◆ **EXERCISE GOAL**:
Take the data below and copy exactly the lines starting at the one with "[246,465,396,481] ZCG200500013 ->" and finishing at the one with "[147,199,302,216] the gaming", both included.
----------
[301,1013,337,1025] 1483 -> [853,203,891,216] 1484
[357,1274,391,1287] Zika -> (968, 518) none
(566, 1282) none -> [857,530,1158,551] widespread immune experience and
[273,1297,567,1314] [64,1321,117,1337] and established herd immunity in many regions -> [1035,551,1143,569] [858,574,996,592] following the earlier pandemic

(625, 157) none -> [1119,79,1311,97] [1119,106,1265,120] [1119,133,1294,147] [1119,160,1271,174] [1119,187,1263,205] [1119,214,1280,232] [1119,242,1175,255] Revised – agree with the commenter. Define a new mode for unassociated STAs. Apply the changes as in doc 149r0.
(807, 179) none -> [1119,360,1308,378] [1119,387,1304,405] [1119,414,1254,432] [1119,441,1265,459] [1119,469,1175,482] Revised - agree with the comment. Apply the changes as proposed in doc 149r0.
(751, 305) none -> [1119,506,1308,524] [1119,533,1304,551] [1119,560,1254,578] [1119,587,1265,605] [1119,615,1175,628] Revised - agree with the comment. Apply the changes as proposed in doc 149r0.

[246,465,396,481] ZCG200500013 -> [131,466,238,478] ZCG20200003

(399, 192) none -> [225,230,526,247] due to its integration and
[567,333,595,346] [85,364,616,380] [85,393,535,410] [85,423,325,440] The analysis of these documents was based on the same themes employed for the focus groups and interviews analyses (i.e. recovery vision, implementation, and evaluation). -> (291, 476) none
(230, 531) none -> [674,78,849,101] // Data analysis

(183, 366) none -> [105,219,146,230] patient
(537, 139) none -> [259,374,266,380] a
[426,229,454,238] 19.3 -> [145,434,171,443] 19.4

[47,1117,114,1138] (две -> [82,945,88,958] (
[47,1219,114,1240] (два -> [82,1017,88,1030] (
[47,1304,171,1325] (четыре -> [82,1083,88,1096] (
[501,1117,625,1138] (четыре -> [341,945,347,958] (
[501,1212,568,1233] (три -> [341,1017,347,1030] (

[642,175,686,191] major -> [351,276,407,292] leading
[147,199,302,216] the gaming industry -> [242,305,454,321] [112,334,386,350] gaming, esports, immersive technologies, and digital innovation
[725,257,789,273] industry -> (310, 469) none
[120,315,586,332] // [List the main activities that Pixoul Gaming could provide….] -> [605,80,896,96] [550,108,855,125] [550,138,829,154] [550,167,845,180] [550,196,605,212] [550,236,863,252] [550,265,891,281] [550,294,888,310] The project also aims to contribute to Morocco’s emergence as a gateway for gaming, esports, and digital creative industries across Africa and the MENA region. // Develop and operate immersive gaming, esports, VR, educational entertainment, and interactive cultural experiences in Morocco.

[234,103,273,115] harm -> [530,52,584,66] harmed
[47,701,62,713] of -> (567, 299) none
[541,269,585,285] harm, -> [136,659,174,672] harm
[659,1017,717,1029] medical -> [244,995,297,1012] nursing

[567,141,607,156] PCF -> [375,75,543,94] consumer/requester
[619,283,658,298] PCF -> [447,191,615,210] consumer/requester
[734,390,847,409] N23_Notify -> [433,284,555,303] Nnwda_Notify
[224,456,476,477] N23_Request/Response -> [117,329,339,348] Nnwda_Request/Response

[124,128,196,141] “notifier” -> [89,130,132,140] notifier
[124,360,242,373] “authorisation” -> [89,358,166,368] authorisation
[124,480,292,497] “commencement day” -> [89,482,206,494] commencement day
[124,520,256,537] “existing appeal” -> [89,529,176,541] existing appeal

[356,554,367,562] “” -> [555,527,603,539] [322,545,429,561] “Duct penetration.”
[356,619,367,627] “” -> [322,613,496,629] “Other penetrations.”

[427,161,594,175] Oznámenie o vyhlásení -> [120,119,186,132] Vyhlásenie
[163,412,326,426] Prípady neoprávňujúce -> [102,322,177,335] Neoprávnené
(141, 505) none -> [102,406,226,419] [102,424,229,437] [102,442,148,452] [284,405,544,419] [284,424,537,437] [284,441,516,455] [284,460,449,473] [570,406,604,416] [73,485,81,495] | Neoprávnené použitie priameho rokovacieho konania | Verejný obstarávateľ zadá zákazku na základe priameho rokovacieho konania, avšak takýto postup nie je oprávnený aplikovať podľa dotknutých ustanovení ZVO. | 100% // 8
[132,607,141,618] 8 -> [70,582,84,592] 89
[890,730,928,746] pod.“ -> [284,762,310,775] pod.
----------
◆ **OUTPUT OF THE TASK**:
[246,465,396,481] ZCG200500013 -> [131,466,238,478] ZCG20200003

(399, 192) none -> [225,230,526,247] due to its integration and
[567,333,595,346] [85,364,616,380] [85,393,535,410] [85,423,325,440] The analysis of these documents was based on the same themes employed for the focus groups and interviews analyses (i.e. recovery vision, implementation, and evaluation). -> (291, 476) none
(230, 531) none -> [674,78,849,101] // Data analysis

(183, 366) none -> [105,219,146,230] patient
(537, 139) none -> [259,374,266,380] a
[426,229,454,238] 19.3 -> [145,434,171,443] 19.4

[47,1117,114,1138] (две -> [82,945,88,958] (
[47,1219,114,1240] (два -> [82,1017,88,1030] (
[47,1304,171,1325] (четыре -> [82,1083,88,1096] (
[501,1117,625,1138] (четыре -> [341,945,347,958] (
[501,1212,568,1233] (три -> [341,1017,347,1030] (

[642,175,686,191] major -> [351,276,407,292] leading
[147,199,302,216] the gaming industry -> [242,305,454,321] [112,334,386,350] gaming, esports, immersive technologies, and digital innovation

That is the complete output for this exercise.